My wife and I witnessed something we have never seen with our own eyes. We were able to look at the sun, study it, and see it with our very own eyes—without going blind.
My favorite memory of the eclipse was studying the Solar Prominences. We looked at the solar eclipse through my 8” Newtonian telescope (I had a 30mm eyepiece with a 35mm reducer). We saw the jets of fiery plasma being ejected out of the sun’s body, only to be drawn back in because of the sun’s strong gravitational pull.
Solar prominences. This photograph is the closest replication to what we saw through my telescope’s eyepiece.
We saw the 360º sunset, all across the horizon.
We have never seen such a sight. It was inspiring. It was terrifying. It was something that brought our hearts to a place of worship and adoration for God, creator of all things.

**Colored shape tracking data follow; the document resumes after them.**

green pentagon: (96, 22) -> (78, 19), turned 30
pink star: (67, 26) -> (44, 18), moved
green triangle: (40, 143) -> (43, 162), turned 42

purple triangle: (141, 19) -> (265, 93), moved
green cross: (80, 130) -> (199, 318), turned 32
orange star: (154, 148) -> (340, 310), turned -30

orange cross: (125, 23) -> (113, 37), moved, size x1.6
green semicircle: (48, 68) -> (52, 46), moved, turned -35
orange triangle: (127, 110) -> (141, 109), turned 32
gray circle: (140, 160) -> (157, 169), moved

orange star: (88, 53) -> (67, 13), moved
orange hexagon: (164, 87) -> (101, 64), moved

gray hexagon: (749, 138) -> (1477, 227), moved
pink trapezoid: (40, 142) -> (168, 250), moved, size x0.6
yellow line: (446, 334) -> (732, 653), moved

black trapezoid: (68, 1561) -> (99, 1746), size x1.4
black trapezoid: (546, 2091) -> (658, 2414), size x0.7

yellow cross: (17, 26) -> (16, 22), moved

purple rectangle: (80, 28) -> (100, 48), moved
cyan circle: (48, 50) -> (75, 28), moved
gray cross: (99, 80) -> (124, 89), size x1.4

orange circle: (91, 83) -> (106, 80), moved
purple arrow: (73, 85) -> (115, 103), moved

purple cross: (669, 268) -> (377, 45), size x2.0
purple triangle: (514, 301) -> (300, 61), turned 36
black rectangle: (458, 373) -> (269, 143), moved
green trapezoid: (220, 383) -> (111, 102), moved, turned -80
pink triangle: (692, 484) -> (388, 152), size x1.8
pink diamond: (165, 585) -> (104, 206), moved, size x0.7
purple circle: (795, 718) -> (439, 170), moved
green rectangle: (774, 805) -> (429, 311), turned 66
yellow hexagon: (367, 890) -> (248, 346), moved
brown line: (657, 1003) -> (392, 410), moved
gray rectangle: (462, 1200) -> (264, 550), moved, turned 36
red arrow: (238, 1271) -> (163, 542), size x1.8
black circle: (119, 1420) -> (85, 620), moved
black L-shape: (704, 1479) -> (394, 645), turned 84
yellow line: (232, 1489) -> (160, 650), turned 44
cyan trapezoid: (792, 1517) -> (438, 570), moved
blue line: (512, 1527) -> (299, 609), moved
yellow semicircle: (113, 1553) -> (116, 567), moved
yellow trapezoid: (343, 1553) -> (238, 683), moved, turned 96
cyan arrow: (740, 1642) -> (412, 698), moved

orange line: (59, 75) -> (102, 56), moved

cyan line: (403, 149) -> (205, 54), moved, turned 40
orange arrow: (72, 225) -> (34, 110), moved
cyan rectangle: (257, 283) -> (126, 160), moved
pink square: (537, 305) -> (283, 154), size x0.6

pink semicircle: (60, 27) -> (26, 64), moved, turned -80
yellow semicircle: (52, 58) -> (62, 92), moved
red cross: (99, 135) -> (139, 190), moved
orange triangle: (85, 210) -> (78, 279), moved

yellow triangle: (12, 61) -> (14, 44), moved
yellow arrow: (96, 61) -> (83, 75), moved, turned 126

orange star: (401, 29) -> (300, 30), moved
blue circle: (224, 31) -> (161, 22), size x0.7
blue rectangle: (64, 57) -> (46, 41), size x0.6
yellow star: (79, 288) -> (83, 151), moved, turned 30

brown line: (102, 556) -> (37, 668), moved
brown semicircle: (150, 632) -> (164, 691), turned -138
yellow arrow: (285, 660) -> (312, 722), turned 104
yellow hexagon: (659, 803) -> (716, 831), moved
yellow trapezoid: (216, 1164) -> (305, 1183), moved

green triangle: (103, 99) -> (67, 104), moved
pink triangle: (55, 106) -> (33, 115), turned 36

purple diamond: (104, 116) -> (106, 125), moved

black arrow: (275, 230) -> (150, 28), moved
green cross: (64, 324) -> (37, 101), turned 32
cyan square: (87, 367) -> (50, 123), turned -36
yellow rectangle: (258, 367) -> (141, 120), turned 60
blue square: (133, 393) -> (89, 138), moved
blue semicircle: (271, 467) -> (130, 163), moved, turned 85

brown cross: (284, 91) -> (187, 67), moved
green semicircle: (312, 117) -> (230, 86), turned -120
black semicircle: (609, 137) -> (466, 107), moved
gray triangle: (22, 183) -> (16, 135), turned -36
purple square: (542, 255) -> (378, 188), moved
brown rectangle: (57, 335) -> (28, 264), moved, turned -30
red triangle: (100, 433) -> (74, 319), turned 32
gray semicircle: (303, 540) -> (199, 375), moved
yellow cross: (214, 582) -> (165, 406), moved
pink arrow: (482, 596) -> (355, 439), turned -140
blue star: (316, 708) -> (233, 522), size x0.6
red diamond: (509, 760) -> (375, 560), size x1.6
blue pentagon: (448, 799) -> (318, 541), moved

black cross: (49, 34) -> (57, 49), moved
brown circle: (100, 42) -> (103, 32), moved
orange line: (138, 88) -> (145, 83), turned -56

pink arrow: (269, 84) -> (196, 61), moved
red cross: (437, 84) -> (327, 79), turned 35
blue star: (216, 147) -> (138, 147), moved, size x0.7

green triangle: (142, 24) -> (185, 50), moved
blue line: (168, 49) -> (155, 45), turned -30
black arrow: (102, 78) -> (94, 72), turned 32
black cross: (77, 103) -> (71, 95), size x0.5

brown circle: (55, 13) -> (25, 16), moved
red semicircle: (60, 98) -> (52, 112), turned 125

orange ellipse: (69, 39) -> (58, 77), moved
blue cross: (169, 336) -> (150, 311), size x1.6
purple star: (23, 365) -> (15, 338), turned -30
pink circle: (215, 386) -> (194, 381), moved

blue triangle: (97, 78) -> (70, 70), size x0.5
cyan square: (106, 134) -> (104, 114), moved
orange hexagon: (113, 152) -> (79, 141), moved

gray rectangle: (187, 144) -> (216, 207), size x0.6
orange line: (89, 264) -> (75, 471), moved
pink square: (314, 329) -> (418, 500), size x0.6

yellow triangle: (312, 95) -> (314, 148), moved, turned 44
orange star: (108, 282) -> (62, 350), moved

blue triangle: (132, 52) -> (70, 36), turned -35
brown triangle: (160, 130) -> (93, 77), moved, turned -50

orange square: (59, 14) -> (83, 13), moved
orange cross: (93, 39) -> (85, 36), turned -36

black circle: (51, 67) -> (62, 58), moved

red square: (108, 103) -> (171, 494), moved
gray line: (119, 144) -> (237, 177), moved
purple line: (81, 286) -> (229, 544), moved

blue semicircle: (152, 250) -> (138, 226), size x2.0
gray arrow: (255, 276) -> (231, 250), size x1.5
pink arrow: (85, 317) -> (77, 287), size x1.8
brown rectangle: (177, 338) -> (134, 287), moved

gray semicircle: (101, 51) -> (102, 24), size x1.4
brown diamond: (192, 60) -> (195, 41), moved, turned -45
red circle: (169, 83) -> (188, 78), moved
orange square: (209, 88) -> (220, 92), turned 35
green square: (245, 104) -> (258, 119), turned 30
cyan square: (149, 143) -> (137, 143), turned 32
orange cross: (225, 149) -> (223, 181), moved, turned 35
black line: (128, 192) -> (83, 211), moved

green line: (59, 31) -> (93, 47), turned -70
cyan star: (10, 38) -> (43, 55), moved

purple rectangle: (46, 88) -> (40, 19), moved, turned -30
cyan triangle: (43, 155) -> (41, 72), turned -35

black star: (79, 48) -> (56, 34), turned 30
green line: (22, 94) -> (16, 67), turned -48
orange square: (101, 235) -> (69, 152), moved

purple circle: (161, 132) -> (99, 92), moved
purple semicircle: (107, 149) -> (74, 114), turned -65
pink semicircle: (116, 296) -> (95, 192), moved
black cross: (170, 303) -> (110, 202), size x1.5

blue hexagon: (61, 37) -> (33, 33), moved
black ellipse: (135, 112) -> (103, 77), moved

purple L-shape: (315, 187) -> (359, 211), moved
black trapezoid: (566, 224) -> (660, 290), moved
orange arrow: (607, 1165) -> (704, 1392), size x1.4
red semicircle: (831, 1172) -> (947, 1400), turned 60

All in 4 minutes and 13 seconds.
And just as fast as it started, it ended!
An official report was made: 83ºF before the eclipse, 74ºF during totality.
And we had clear skies, with clouds surrounding much of the path of totality before and after us.
All of this was a gift God gave to us. It was His grace, that we did not deserve. Yet He chose to give it.
With all said and done, I read the perfect note from X (formerly Twitter) shortly after witnessing the eclipse. When I consider the end of this day from my thoughts, I cannot agree more with what Samuel Sey wrote:
One day, the world will standstill to see Jesus in the sky!
Many people paused their lives so they could travel hundreds of miles to see this incredible sight for just 4 minutes. How much more will we when the King of Glory comes?
Therefore God has highly exalted Him and bestowed on Him the name that is above every name, so that at the name of Jesus every knee should bow, in heaven and on earth and under the earth, and every tongue confess that Jesus Christ is Lord, to the glory of God the Father. (Philippians 2:9-11)
One day, your knee will bow. One day, your tongue will confess. Either you will do this out of adoration, love, and gratefulness … or … you will do it out of fear.
Beloved, have you been reconciled to our holy God?